İslam’a bu kadar yakın olmalarına rağmen üç asırdır kimsenin kapılarını çalmadığı Türklerin kapısı, 10’uncu asrın başlarında aşındırılmaya başladı. Gelenler resmi mezhepken aforoz edilip, Abbasi yönetimi tarafından kendilerine karşı kıyım başlatıldığı Mutezile uleması idi. Mutezile’nin aklı önceleyen, Kuran’dan feyizlenen İslam yorumu kısa sürede Türkler arasında yankı buldu. Öyle ki sadece yarım asırda başta Oğuz boyları olmak üzere Türklerin büyük bir kısmı İslam’a girdiler. Ancak Türklerin girdikleri İslam, ne Arabın Sünniliği ne de Acemin Şiiliği idi. Zaten isteselerdi de onlara girmeye takatleri yetmezdi. Putperest öğelerinden arındırarak eski Gök Tanrı dinini İslam’la modifiye etmekti bu. Aynen asrısaadette Arapların yapmış olduğunun bir benzerini Türkler yaptılar. Gök Tanrı: ALLAH’a; Kamanlar: babalara; töre: şeriata; yalvaç: peygambere; uçmak: cennete; Satılay: şeytana; Oğuz Kağan: peygamber sahabesine ve Alpler: alperen ve gazilere dönüştü.

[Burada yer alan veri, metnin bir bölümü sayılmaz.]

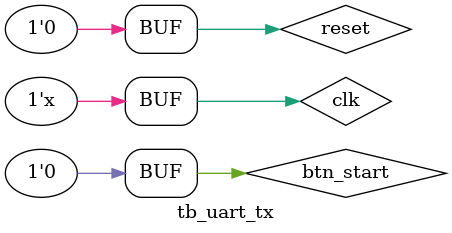
<source format=v>
`timescale 1ns / 1ps

module tb_uart_tx();
    reg clk, reset, btn_start;
    wire tx;

    send_tx_btn dut(
    .clk(clk),
    .reset(reset),
    .btn_start(btn_start),
    .tx(tx)
    );

    always #5 clk = ~clk;

    initial begin
        clk = 0;
        reset = 1;
        btn_start = 1'b0;

        #20;
        reset = 0;
        #20000000; 
        btn_start = 1'b1;
        #20000000; 
        btn_start = 1'b0;
        #20000000; 
        btn_start = 1'b1;
        #20000000; 
        btn_start = 1'b0;
    end
endmodule


</source>
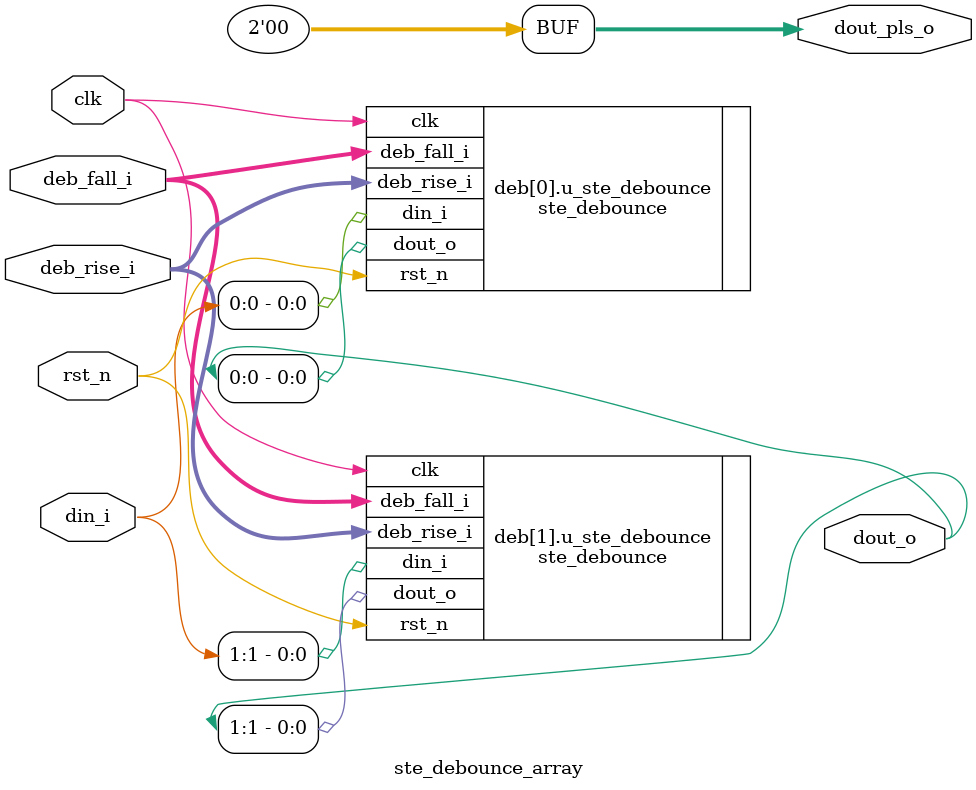
<source format=sv>
 
`default_nettype none
module ste_debounce_array #(
  parameter integer        NBR     = 2,
  parameter bit [NBR-1:0]  SYNC    = 2'b11,
  parameter integer        CNT_W   = 4,
  parameter bit [NBR-1:0] PLS_RISE = 2'b00,
  parameter bit [NBR-1:0] PLS_FALL = 2'b00
)(
  input  wire              clk       , // I; System clock 
  input  wire              rst_n     , // I; active low reset 
  input  wire  [NBR-1:0]   din_i     , // I; Data in to be debounced
  input  wire  [CNT_W-1:0] deb_rise_i, // I; maximal count value
  input  wire  [CNT_W-1:0] deb_fall_i, // I; maximal count value
  output logic [NBR-1:0]   dout_pls_o, // O; Debounced data out pulse
  output logic [NBR-1:0]   dout_o      // O; Debounced data out
);
 
  // -------------------------------------------------------------------------
  // Definition 
  // -------------------------------------------------------------------------
  
  // -------------------------------------------------------------------------
  // Implementation
  // -------------------------------------------------------------------------
 
  genvar i;
  generate 
    for (i=0; i<NBR; i++) begin: deb 
      // Debouncer
      ste_debounce #(
        .SYNC  (SYNC[i]),
        .CNT_W (CNT_W  )
      ) u_ste_debounce(
        .clk         (clk       ), // I; System clock 
        .rst_n       (rst_n     ), // I; active low reset 
        .din_i       (din_i[i]  ), // I; Data in to be debounced
        .deb_rise_i  (deb_rise_i), // I; maximal count value
        .deb_fall_i  (deb_fall_i), // I; maximal count value
        .dout_o      (dout_o[i] )  // O; Debounced data out
      );
      
      if (PLS_RISE[i] | PLS_FALL[i]) begin: pls
        // Pulse generation
        ste_edge #(
          .SYNC (0),
          .RISE (PLS_RISE[i]),
          .FALL (PLS_FALL[i]) 
        ) i1_pls(
          .clk            (clk          ), // I; System clock 
          .rst_n          (rst_n        ), // I; system cock reset (active low)  
          .din_i          (dout_o[i]    ), // I; Input data
          .edge_det_o     (dout_pls_o[i])  // O; Edge detected
        );
      end else begin
        assign dout_pls_o[i] = 0;
      end
    end

  endgenerate 

endmodule 
`default_nettype wire


</source>
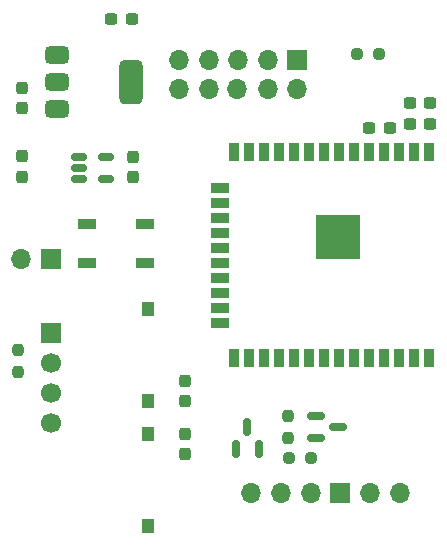
<source format=gbr>
%TF.GenerationSoftware,KiCad,Pcbnew,9.0.1*%
%TF.CreationDate,2025-10-26T23:50:52+01:00*%
%TF.ProjectId,onyks-iot-esp32-storage-rfid,6f6e796b-732d-4696-9f74-2d6573703332,rev?*%
%TF.SameCoordinates,Original*%
%TF.FileFunction,Soldermask,Top*%
%TF.FilePolarity,Negative*%
%FSLAX46Y46*%
G04 Gerber Fmt 4.6, Leading zero omitted, Abs format (unit mm)*
G04 Created by KiCad (PCBNEW 9.0.1) date 2025-10-26 23:50:52*
%MOMM*%
%LPD*%
G01*
G04 APERTURE LIST*
G04 Aperture macros list*
%AMRoundRect*
0 Rectangle with rounded corners*
0 $1 Rounding radius*
0 $2 $3 $4 $5 $6 $7 $8 $9 X,Y pos of 4 corners*
0 Add a 4 corners polygon primitive as box body*
4,1,4,$2,$3,$4,$5,$6,$7,$8,$9,$2,$3,0*
0 Add four circle primitives for the rounded corners*
1,1,$1+$1,$2,$3*
1,1,$1+$1,$4,$5*
1,1,$1+$1,$6,$7*
1,1,$1+$1,$8,$9*
0 Add four rect primitives between the rounded corners*
20,1,$1+$1,$2,$3,$4,$5,0*
20,1,$1+$1,$4,$5,$6,$7,0*
20,1,$1+$1,$6,$7,$8,$9,0*
20,1,$1+$1,$8,$9,$2,$3,0*%
G04 Aperture macros list end*
%ADD10RoundRect,0.237500X0.300000X0.237500X-0.300000X0.237500X-0.300000X-0.237500X0.300000X-0.237500X0*%
%ADD11RoundRect,0.237500X-0.250000X-0.237500X0.250000X-0.237500X0.250000X0.237500X-0.250000X0.237500X0*%
%ADD12R,1.700000X1.700000*%
%ADD13C,1.700000*%
%ADD14R,1.000000X1.250000*%
%ADD15R,0.900000X1.500000*%
%ADD16R,1.500000X0.900000*%
%ADD17C,0.600000*%
%ADD18R,3.800000X3.800000*%
%ADD19RoundRect,0.237500X0.237500X-0.250000X0.237500X0.250000X-0.237500X0.250000X-0.237500X-0.250000X0*%
%ADD20RoundRect,0.237500X-0.300000X-0.237500X0.300000X-0.237500X0.300000X0.237500X-0.300000X0.237500X0*%
%ADD21RoundRect,0.090000X-0.660000X-0.360000X0.660000X-0.360000X0.660000X0.360000X-0.660000X0.360000X0*%
%ADD22RoundRect,0.150000X-0.587500X-0.150000X0.587500X-0.150000X0.587500X0.150000X-0.587500X0.150000X0*%
%ADD23RoundRect,0.237500X0.237500X-0.300000X0.237500X0.300000X-0.237500X0.300000X-0.237500X-0.300000X0*%
%ADD24RoundRect,0.150000X0.150000X-0.587500X0.150000X0.587500X-0.150000X0.587500X-0.150000X-0.587500X0*%
%ADD25O,1.700000X1.700000*%
%ADD26RoundRect,0.150000X-0.512500X-0.150000X0.512500X-0.150000X0.512500X0.150000X-0.512500X0.150000X0*%
%ADD27RoundRect,0.375000X-0.625000X-0.375000X0.625000X-0.375000X0.625000X0.375000X-0.625000X0.375000X0*%
%ADD28RoundRect,0.500000X-0.500000X-1.400000X0.500000X-1.400000X0.500000X1.400000X-0.500000X1.400000X0*%
%ADD29RoundRect,0.237500X-0.237500X0.300000X-0.237500X-0.300000X0.237500X-0.300000X0.237500X0.300000X0*%
%ADD30RoundRect,0.237500X0.250000X0.237500X-0.250000X0.237500X-0.250000X-0.237500X0.250000X-0.237500X0*%
G04 APERTURE END LIST*
D10*
%TO.C,C9*%
X141070500Y-94234000D03*
X139345500Y-94234000D03*
%TD*%
D11*
%TO.C,R1*%
X160175000Y-97200000D03*
X162000000Y-97200000D03*
%TD*%
D12*
%TO.C,J4*%
X134200000Y-120800000D03*
D13*
X134200000Y-123340000D03*
X134200000Y-125880000D03*
X134200000Y-128420000D03*
%TD*%
D14*
%TO.C,SW4*%
X142400000Y-118850000D03*
X142400000Y-126600000D03*
%TD*%
D15*
%TO.C,U1*%
X166270000Y-105500000D03*
X165000000Y-105500000D03*
X163730000Y-105500000D03*
X162460000Y-105500000D03*
X161190000Y-105500000D03*
X159920000Y-105500000D03*
X158650000Y-105500000D03*
X157380000Y-105500000D03*
X156110000Y-105500000D03*
X154840000Y-105500000D03*
X153570000Y-105500000D03*
X152300000Y-105500000D03*
X151030000Y-105500000D03*
X149760000Y-105500000D03*
D16*
X148510000Y-108540000D03*
X148510000Y-109810000D03*
X148510000Y-111080000D03*
X148510000Y-112350000D03*
X148510000Y-113620000D03*
X148510000Y-114890000D03*
X148510000Y-116160000D03*
X148510000Y-117430000D03*
X148510000Y-118700000D03*
X148510000Y-119970000D03*
D15*
X149760000Y-123000000D03*
X151030000Y-123000000D03*
X152300000Y-123000000D03*
X153570000Y-123000000D03*
X154840000Y-123000000D03*
X156110000Y-123000000D03*
X157380000Y-123000000D03*
X158650000Y-123000000D03*
X159920000Y-123000000D03*
X161190000Y-123000000D03*
X162460000Y-123000000D03*
X163730000Y-123000000D03*
X165000000Y-123000000D03*
X166270000Y-123000000D03*
D17*
X159250000Y-111350000D03*
X157850000Y-111350000D03*
X159950000Y-112050000D03*
X158550000Y-112050000D03*
X157150000Y-112050000D03*
X159250000Y-112725000D03*
X157850000Y-112725000D03*
D18*
X158550000Y-112750000D03*
D17*
X159950000Y-113450000D03*
X158550000Y-113450000D03*
X157150000Y-113450000D03*
X159250000Y-114150000D03*
X157850000Y-114150000D03*
%TD*%
D19*
%TO.C,R3*%
X154305000Y-129690500D03*
X154305000Y-127865500D03*
%TD*%
D20*
%TO.C,C1*%
X161189500Y-103505000D03*
X162914500Y-103505000D03*
%TD*%
%TO.C,C2*%
X164618500Y-103124000D03*
X166343500Y-103124000D03*
%TD*%
%TO.C,C3*%
X164618500Y-101346000D03*
X166343500Y-101346000D03*
%TD*%
D21*
%TO.C,D1*%
X137300000Y-111600000D03*
X137300000Y-114900000D03*
X142200000Y-114900000D03*
X142200000Y-111600000D03*
%TD*%
D19*
%TO.C,R4*%
X131400000Y-124105000D03*
X131400000Y-122280000D03*
%TD*%
D22*
%TO.C,Q2*%
X156621000Y-127828000D03*
X156621000Y-129728000D03*
X158496000Y-128778000D03*
%TD*%
D23*
%TO.C,C4*%
X131800000Y-107600000D03*
X131800000Y-105875000D03*
%TD*%
D24*
%TO.C,Q1*%
X149900000Y-130653000D03*
X151800000Y-130653000D03*
X150850000Y-128778000D03*
%TD*%
D12*
%TO.C,J3*%
X155080000Y-97700000D03*
D25*
X152580000Y-97700000D03*
X150080000Y-97700000D03*
X147580000Y-97700000D03*
X145080000Y-97700000D03*
X152580000Y-100200000D03*
X147580000Y-100200000D03*
X145080000Y-100200000D03*
X150000000Y-100200000D03*
X155080000Y-100200000D03*
%TD*%
D26*
%TO.C,U2*%
X136600000Y-105900000D03*
X136600000Y-106850000D03*
X136600000Y-107800000D03*
X138875000Y-107800000D03*
X138875000Y-105900000D03*
%TD*%
D23*
%TO.C,C6*%
X131800000Y-101800000D03*
X131800000Y-100075000D03*
%TD*%
D12*
%TO.C,J2*%
X158700000Y-134400000D03*
D25*
X151200000Y-134400000D03*
X161200000Y-134400000D03*
X163740000Y-134400000D03*
X156200000Y-134400000D03*
X153700000Y-134400000D03*
%TD*%
D27*
%TO.C,U3*%
X134700000Y-97300000D03*
X134700000Y-99600000D03*
D28*
X141000000Y-99600000D03*
D27*
X134700000Y-101900000D03*
%TD*%
D14*
%TO.C,SW3*%
X142400000Y-137150000D03*
X142400000Y-129400000D03*
%TD*%
D29*
%TO.C,C5*%
X141150000Y-105900000D03*
X141150000Y-107625000D03*
%TD*%
D12*
%TO.C,J1*%
X134200000Y-114600000D03*
D25*
X131660000Y-114600000D03*
%TD*%
D29*
%TO.C,C8*%
X145600000Y-124875000D03*
X145600000Y-126600000D03*
%TD*%
D30*
%TO.C,R2*%
X156233500Y-131445000D03*
X154408500Y-131445000D03*
%TD*%
D23*
%TO.C,C7*%
X145600000Y-131125000D03*
X145600000Y-129400000D03*
%TD*%
M02*

</source>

Mezheple, hadisle, sünnetle ve diğer tağuti ilimlerle ilgilenmeyen ve ısrarla da bilgilenmeyen bu coşkun gruba, iman etmiş Türk manasında “Türkmen” ismi verildi. Kuran’dan başka kitap görmemiş, kâfirlerle cihat etmek için yanıp tutuşan, saz eşliğinde ilahiler söyleyip resim ve minyatür yapıp gölge oyunları oynayan, kendi dilinde ibadet eden, kurban bayramında at boğazlayan, şalvar, gömlek ve takkesiyle kendine özgü dinsel kıyafetleri olan, Ali ve evladına derin muhabbet beslerken Rafızi düşmanı, Muaviye ve Yezit’e lanet okurken diğer sahabelere yürekten bağlı, kadınları kara çarşaf ve peçe kullanmayan, öğrenmeye ve bilgiye aç, Kurani emirlerin haricindeki sonradan ortaya çıkmış beşeri haramları hiç iplemeyen marjinal bir gruptu velhasıl Türkmenler. Günümüzde bile onların hangi mezhepte olduklarının kestirilememesi ve hiçbir mezhep şablonuna uydurulamamaları manidar değil mi?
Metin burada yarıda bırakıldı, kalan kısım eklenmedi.